A Aspromed (Associação Nacional dos Profissionais Médicos Formados em Instituições de Educação Superior Estrangeiras) estima que 3.000 médicos cubanos permaneceram no Brasil após o fim do convênio. Entre eles, 1.800 voltaram a trabalhar no SUS por meio de um edital, a partir de 2020. Outros conseguiram o direito na Justiça. Em maio, começaram os encerramentos de contratos, que devem sair da saúde pública até setembro. É mais um hiato profissional na vida de quem pensava que, no Brasil, tudo seria mais tranquilo.

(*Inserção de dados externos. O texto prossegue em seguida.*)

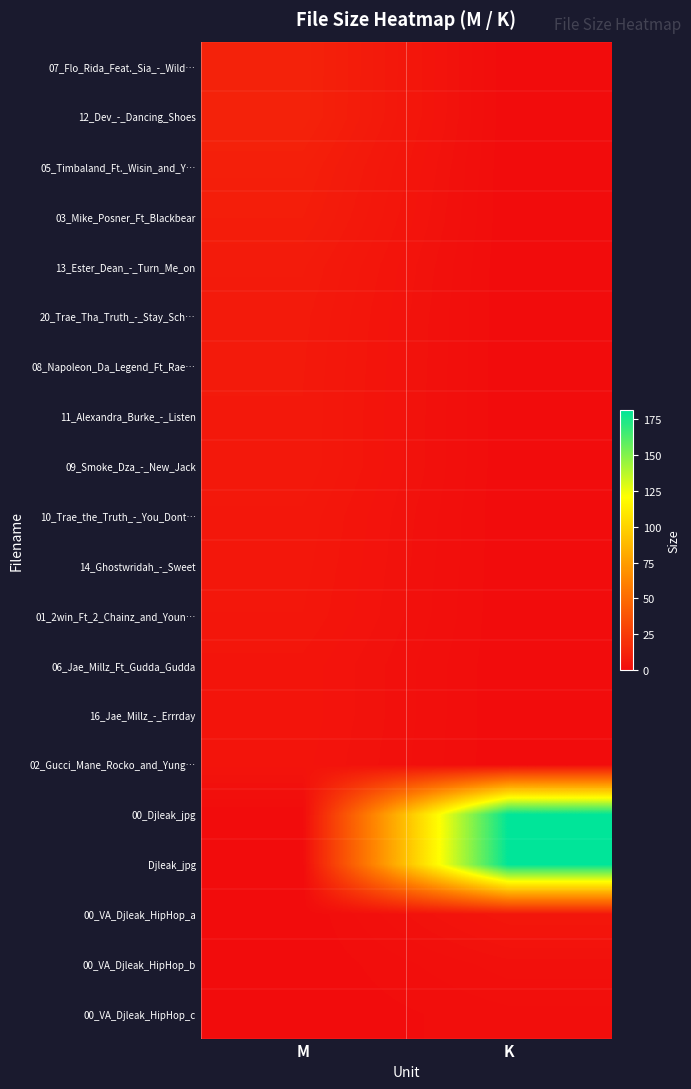

What is the difference between the highest and lowest values at K?

181.3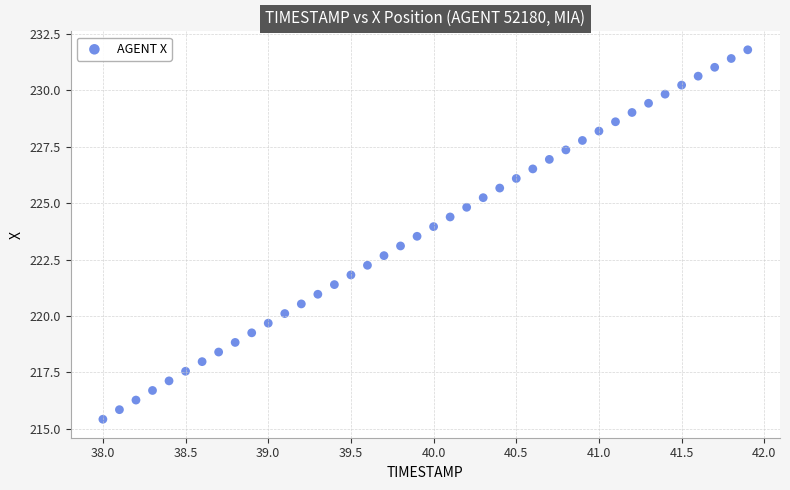

What is the range of Y values (max minus min)?

16.4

Ficar no Brasil ou voltar para Cuba

A escolha de estar no Brasil não tem um fundo apenas afetivo, é também uma decisão de carreira. Ser médico era a primeira opção de Edermi, mas ele não alcançou a nota mínima para entrar no curso superior de primeira, segundo as regras cubanas, e ao terminar o ensino básico ingressou no serviço militar obrigatório. Passou dois anos e depois voltou a estudar para entrar na faculdade. Foi graduado em Havana, durante uma celebração de aniversário de Fidel Castro.


Logo depois, foi para a zona rural do interior do país, onde atuou por sete anos antes de ser convocado para a missão na Venezuela. Não esperava sair mais, embora já estivesse acostumado a trabalhar longe de casa, mas foi fisgado pela missão brasileira. Aqui, encontrou um ambiente acolhedor. "O pessoal era muito amigável, logo eu fiz amizade. E ainda tinha outros dois médicos cubanos, nas cidades de Euclides da Cunha e Uauá", lembra.

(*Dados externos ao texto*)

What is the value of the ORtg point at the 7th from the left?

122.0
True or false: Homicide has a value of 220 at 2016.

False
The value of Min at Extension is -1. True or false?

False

Outras vantagens elencadas por Edermi eram os horários profissionais. Em Cuba, trabalhava de segunda a sábado, 8 horas por dia. No Brasil, pelo Mais Médicos, tinha direito a um dia de estudos na semana laboral, que findava na sexta-feira. Edermi só não contava com os hiatos profissionais, o que o impedem até hoje de exercer a profissão pela qual tanto lutou. Depois de 2018, com o fim do convênio, ele ficou desempregado. Foi trabalhar em uma farmácia, onde permaneceu oito meses, até a reincorporação dos cubanos no SUS.

Agora, em 2022, a família passou todo o primeiro semestre apreensiva, sem saber como o governo brasileiro iria agir em relação ao convênio. Desde maio, ele segue sem emprego e estudando para tentar revalidar o diploma.

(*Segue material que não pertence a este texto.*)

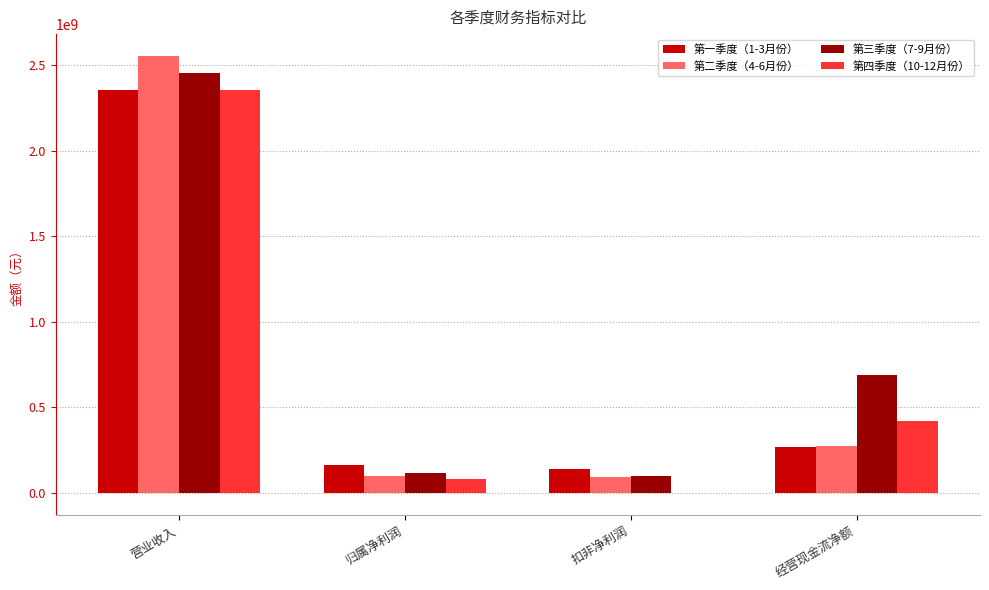

What is the sum of all 第四季度（10-12月份） values?

2845606935.3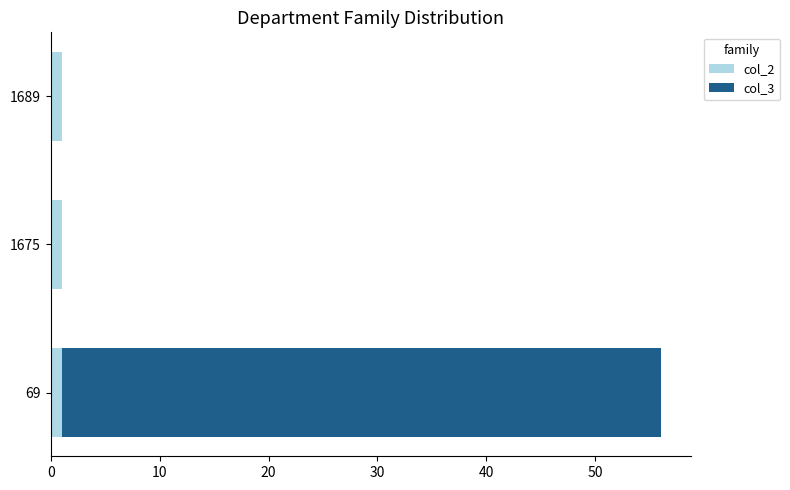

At which category is the sum across all series the highest?

69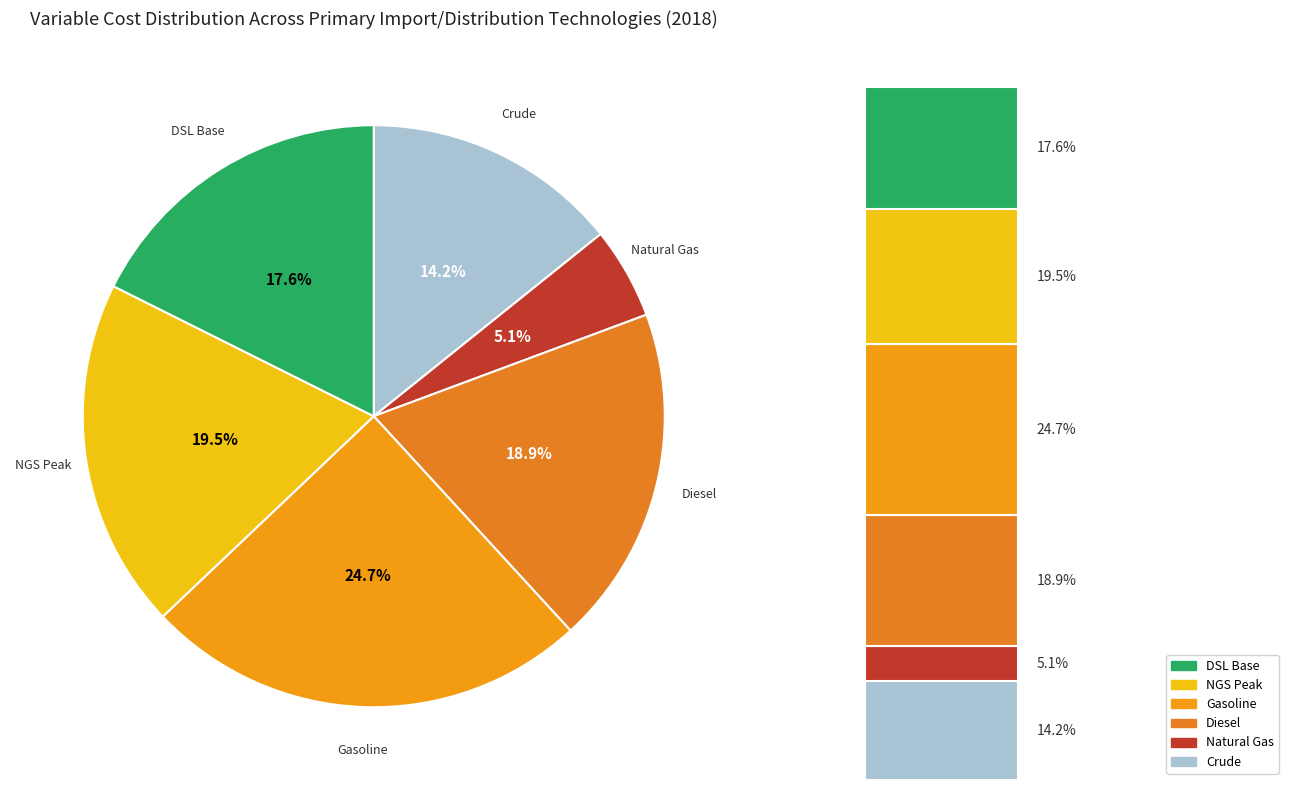

Rank the categories by value from lowest to highest.

Primary - Import/Distribution - Natural Gas, Primary - Import/Distribution - Crude, DIST_DSL VariableCost 2019, Primary - Import/Distribution - Diesel, DIST_NGS VariableCost 2023, Primary - Import/Distribution - Gasoline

Humberto Jorge, advogado da Aspromed, diz que a esperança dos associados está em dois caminhos. Um deles é uma ação civil pública, em tramitação no TRF1 (Tribunal Regional Federal da 1ª Região) desde abril. "Lá em 2019, quando houve reincorporação, já sentíamos uma carga de discriminação com esses profissionais. Aceitamos a renovação de dois anos, pois era o possível", diz.


Segundo ele, desde o fim de 2021, o Ministério da Saúde já publicou várias portarias prorrogando o prazo de contratação de todos os outros profissionais do programa, menos aqueles do ciclo onde estão os cubanos. "Nesse intervalo, alguns conseguiram revalidar o diploma, mas é a minoria. São profissionais que têm enorme dificuldade, inclusive, de conseguir empregos em outras áreas. O governo precisa entender que em 2019 o mundo era outro, o país também", argumenta.

O outro caminho de expectativas é o Projeto de Lei 14/40, em tramitação no Senado, que altera o texto aprovado em 2019, permitindo a extensão do contrato por mais dois anos e excluindo o termo "improrrogável". O advogado da Aspromed, entretanto, acredita que o cenário eleitoral pode comprometer a aprovação do projeto neste ano. Edermi, enquanto espera, vai à Cuba, visitar os filhos — um deles, inclusive, entrará na faculdade de medicina.


"Eu não entendo, Cuba comparado ao Brasil é um país pobre, mas lá temos mais facilidade para coisas de saúde. A atenção médica é melhor. Todo município tem aparelho de ultrassom. Aqui, a cada quatro anos, se você trabalha na prefeitura, não sabe para onde vai", diz.


Apesar da incerteza, o médico afirma estar tranquilo e, diferentemente do advogado, vê o cenário eleitoral com otimismo. "Todo sistema de governo tem coisas boas e ruins. Venho de uma família pobre. Sou o primeiro universitário da minha família. E, pelo que vi, sou mais da parte de Lula que da de Bolsonaro", conclui.